The chorus is next. It is a reiteration of the end of the last symbol. It welcomes the writer to Hotel California, to greed and to fame. It's “such a lovely place” and there's “plenty of room”. “Any time of year, you can find it here” is the first hint at the downside of fame. It is an indication that fame is inescapable – you'll always be famous. You're no longer permitted to lay low and relax, like in the beginning of the song. All of this takes place in the hotel – in the world of fame and status symbols.

“Her mind is Tiffany-twisted, she got the Mercedes bends” really sums up the song. A Mercedes is definitely a status symbol. “She” is fame, thus status symbols go hand in hand with fame. The play on words (“Bends” instead of Benz) could be a symbol representing the bending of reality, or the overwhelming realization of fame. “She got a lot of pretty, pretty boys that she calls friends” adds to the status symbols. Having lots of friends and appearing popular around others is a status symbol, as it makes you appear famous and “upper” in the hierarchy we create for ourselves. “She” is in Hotel California, the portal to fame.

“Some dance to remember, some dance to forget” symbolizes the reason for chasing fame and the best of items. Some people chase fame and the best of things to remember a time when they had this (for a short period of time, as they weren't completely taken over or they wouldn't be remembering this time as good). Others chase fame to forget a time when they weren't famous, or when they didn't have everything they wanted. Again, all of this takes place inside the hotel, the place where fame is imminent and status symbols are required.

“Mirrors on the ceiling, the pink champagne on ice” are both status symbols. The mirrors on the ceiling are luxurious, but begin to give an eery feeling. The writer is beginning to realize the horror that fame can bring upon a person. Champagne on ice is luxurious, but the luxury is slightly tainted (Pink) by the writer's now-changing view of fame. The hotel is becoming bad and inescapable.

“And she said, 'We are all just prisoners here of our own device'” is a symbol representing the blunt truth. The writer made the choice to pursue fame and greed. He had the device or avenue in which to do it (in this case, music). He's now stuck. The writer can't escape. He's a prisoner, but it was his own choice that made him this prisoner. The Hotel, in addition to being a luxurious, positive place is now the writer's own prison.
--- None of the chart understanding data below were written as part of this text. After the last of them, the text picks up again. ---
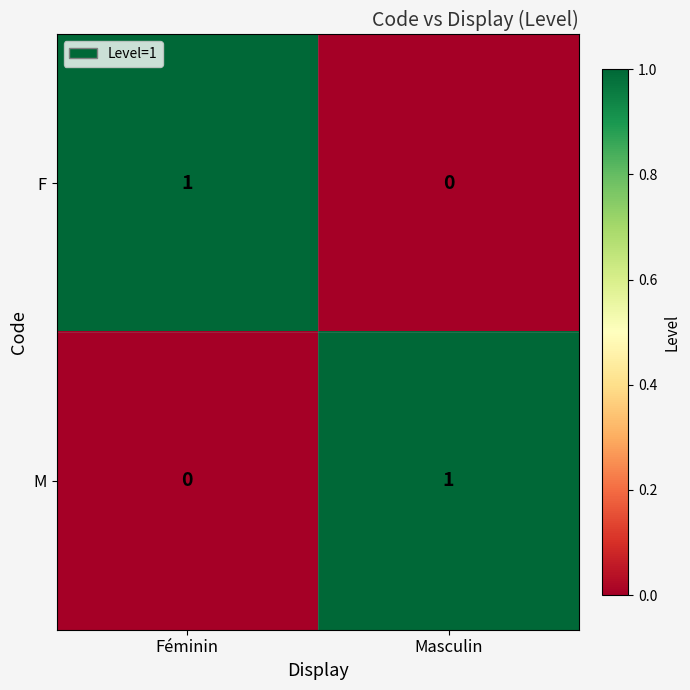

Is it true that M equals 0 at Masculin?

False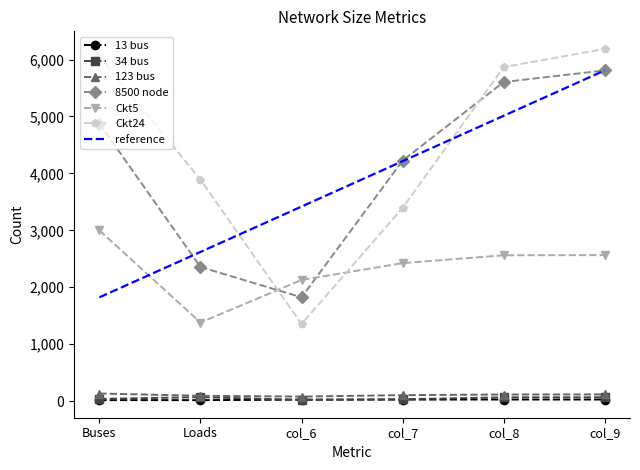

What is the greatest value displayed?

6188.0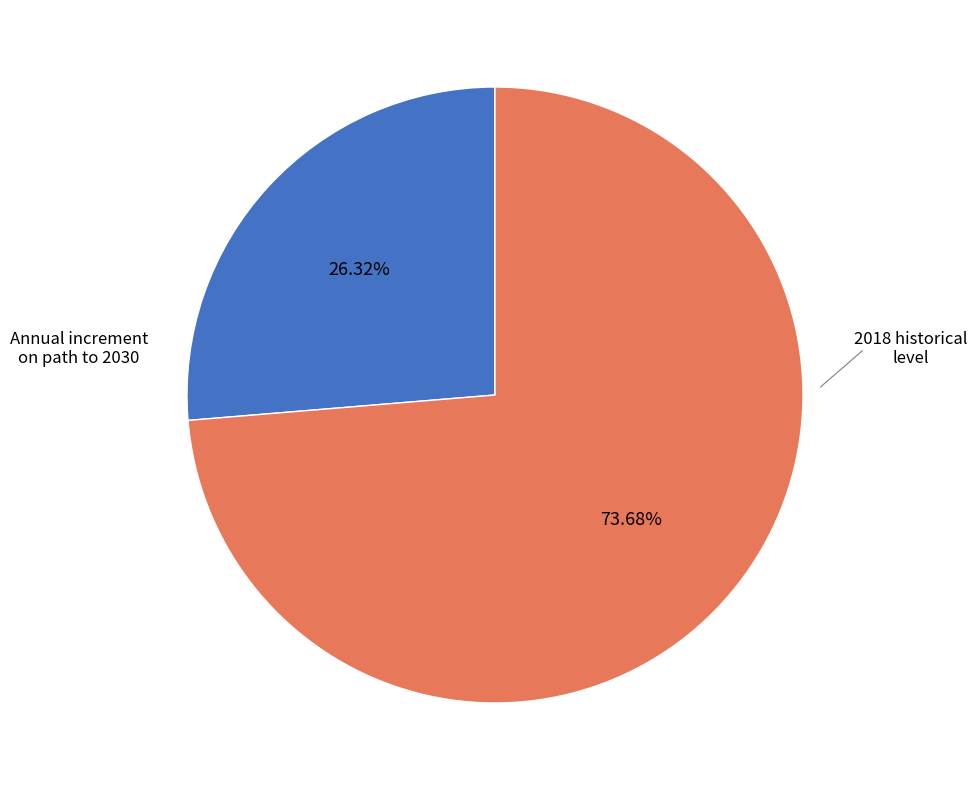

Does 2018 historical level account for over 50% of the chart?

Yes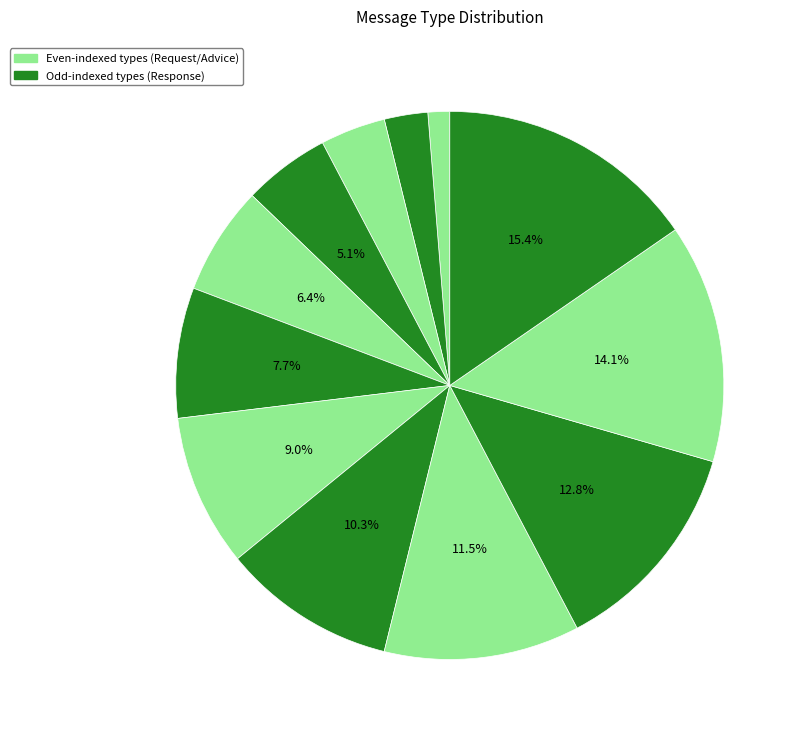

To the nearest percent, what is the average slice percentage?

8%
“The last thing I remember, I was running for the door. I had to find the passage back to the place I was before... You can check out any time you want, but you can never leave” is the final reassertion of the song's meaning. The writer is running from fame, seeing that he's trapped and will never be able to relax. He's unable to escape, though. Fame has overtaken his lifestyle, overwhelming him. The song ends abruptly with “you can never leave”. There is no other option for the writer. He's trapped with fame and status symbols. The hotel encases him, disallowing him to escape to relaxation.

Through the use of symbolism, the writer of this song perfectly portrays the desire to be famous. Clever use of words (“Bends”) subtly adds to the effect, furthering the meaning of the song. If I were to re-write the song using another symbol, I would use something like a television. The person in the song is striving to become famous. The hotel represents everything famous in the song. Being on national T.V. generally makes you famous. After you've made your debut, your every mistake in your personal life is broadcast by the general media. You can't escape the general public – they know everything that you're doing when you're doing it. This song is a great example of subtle symbolism used to portray deeper meaning.